**GOAL**
Find each line in the records that contains the string "Internet" and copy it in full. Match case exactly.

**EXTRACTED RECORDS**
• • • • •
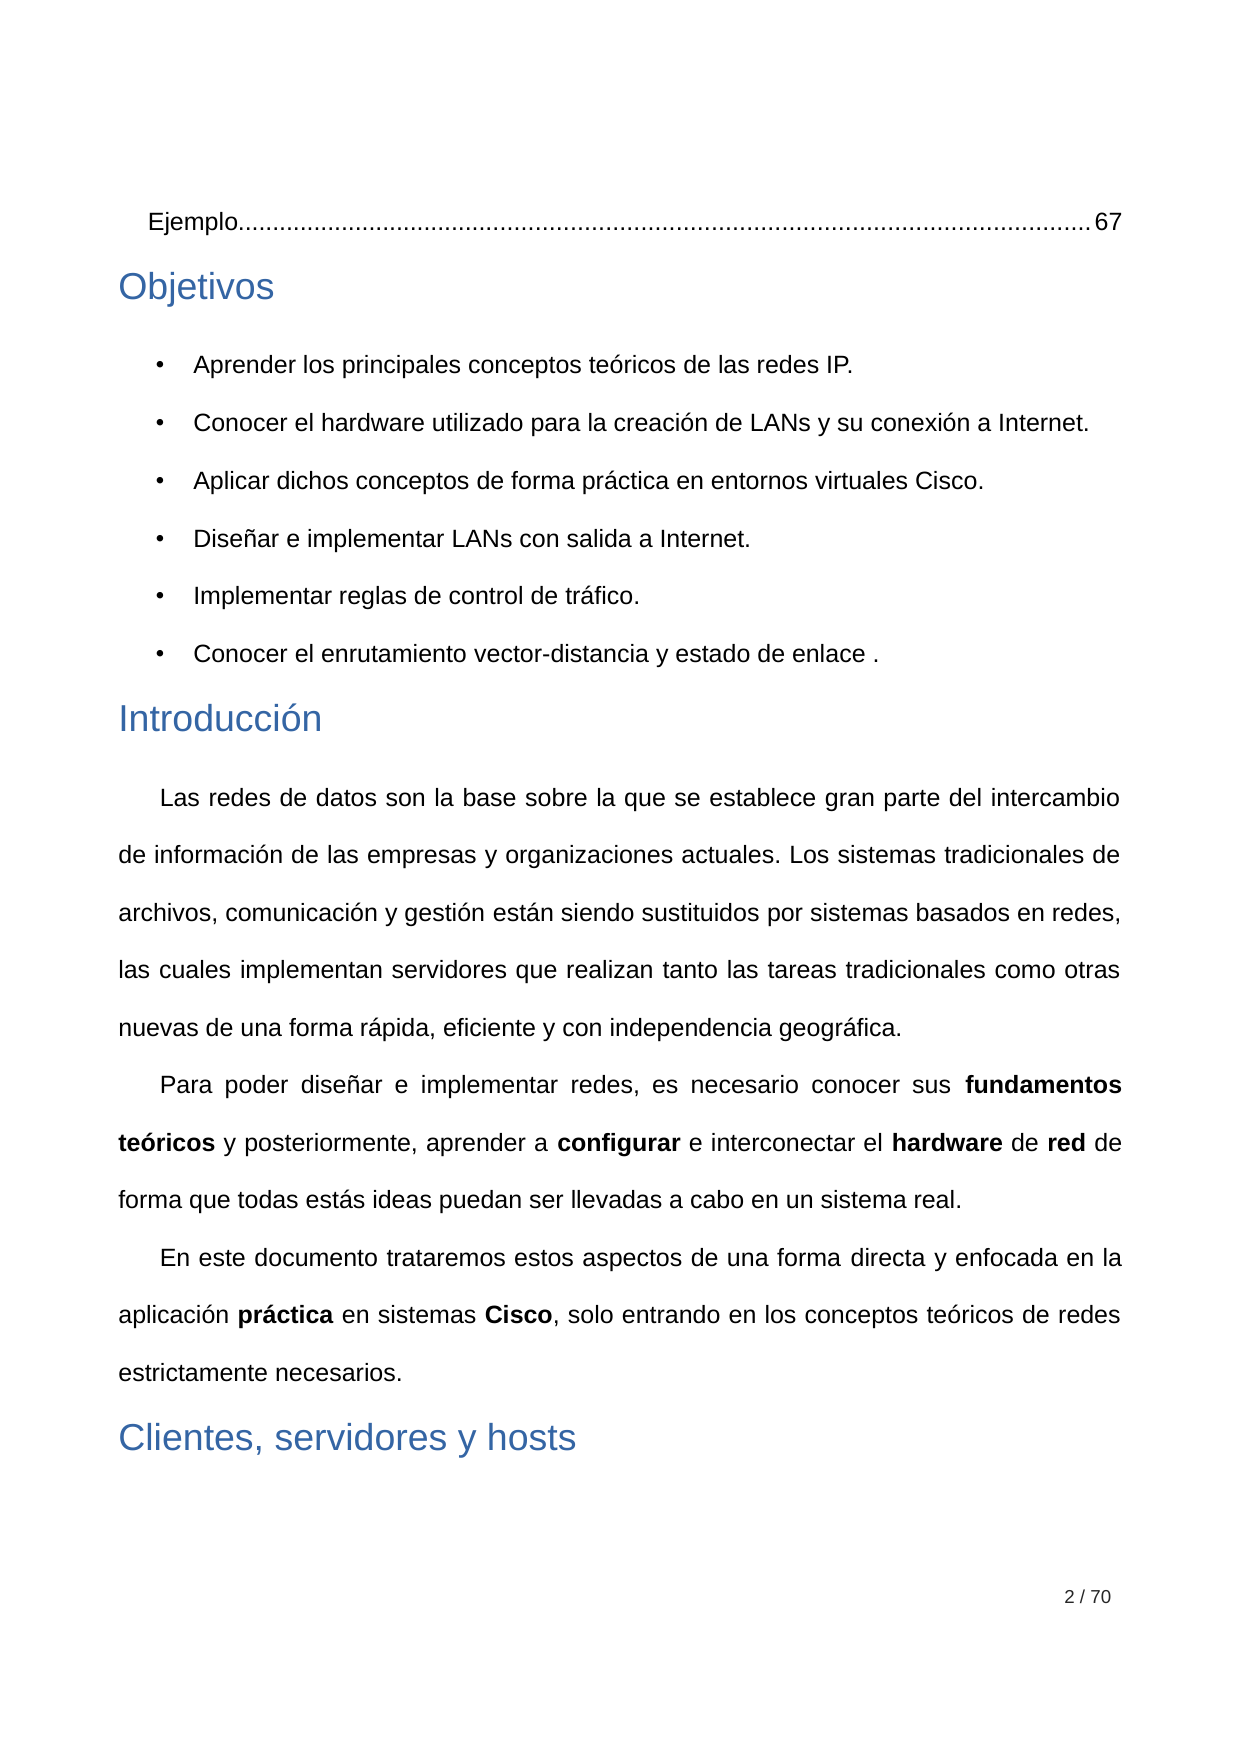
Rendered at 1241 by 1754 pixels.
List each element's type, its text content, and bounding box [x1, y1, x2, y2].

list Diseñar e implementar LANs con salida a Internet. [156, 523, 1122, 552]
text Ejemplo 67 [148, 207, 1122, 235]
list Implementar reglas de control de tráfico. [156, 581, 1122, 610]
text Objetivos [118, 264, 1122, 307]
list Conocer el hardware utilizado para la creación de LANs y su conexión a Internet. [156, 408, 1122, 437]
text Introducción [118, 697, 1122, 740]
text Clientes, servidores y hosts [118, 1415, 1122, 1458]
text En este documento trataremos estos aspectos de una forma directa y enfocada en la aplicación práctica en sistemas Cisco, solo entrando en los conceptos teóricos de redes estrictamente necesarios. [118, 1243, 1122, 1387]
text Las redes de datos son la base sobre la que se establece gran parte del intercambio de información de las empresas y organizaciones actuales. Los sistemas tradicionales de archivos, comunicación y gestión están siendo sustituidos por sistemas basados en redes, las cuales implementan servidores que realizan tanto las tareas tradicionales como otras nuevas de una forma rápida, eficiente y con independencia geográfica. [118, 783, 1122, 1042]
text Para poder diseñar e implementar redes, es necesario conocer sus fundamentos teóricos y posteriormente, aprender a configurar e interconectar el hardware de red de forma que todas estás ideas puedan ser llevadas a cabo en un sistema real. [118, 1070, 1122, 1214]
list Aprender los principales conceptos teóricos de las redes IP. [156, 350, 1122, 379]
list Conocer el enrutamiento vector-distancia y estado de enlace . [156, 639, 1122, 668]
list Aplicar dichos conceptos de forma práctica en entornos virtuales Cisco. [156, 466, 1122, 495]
• • • • •
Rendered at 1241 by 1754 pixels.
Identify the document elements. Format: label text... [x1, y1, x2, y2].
• • • • •
**SOLVED EXERCISE**
list Diseñar e implementar LANs con salida a Internet. [156, 523, 1122, 552]
list Conocer el hardware utilizado para la creación de LANs y su conexión a Internet. [156, 408, 1122, 437]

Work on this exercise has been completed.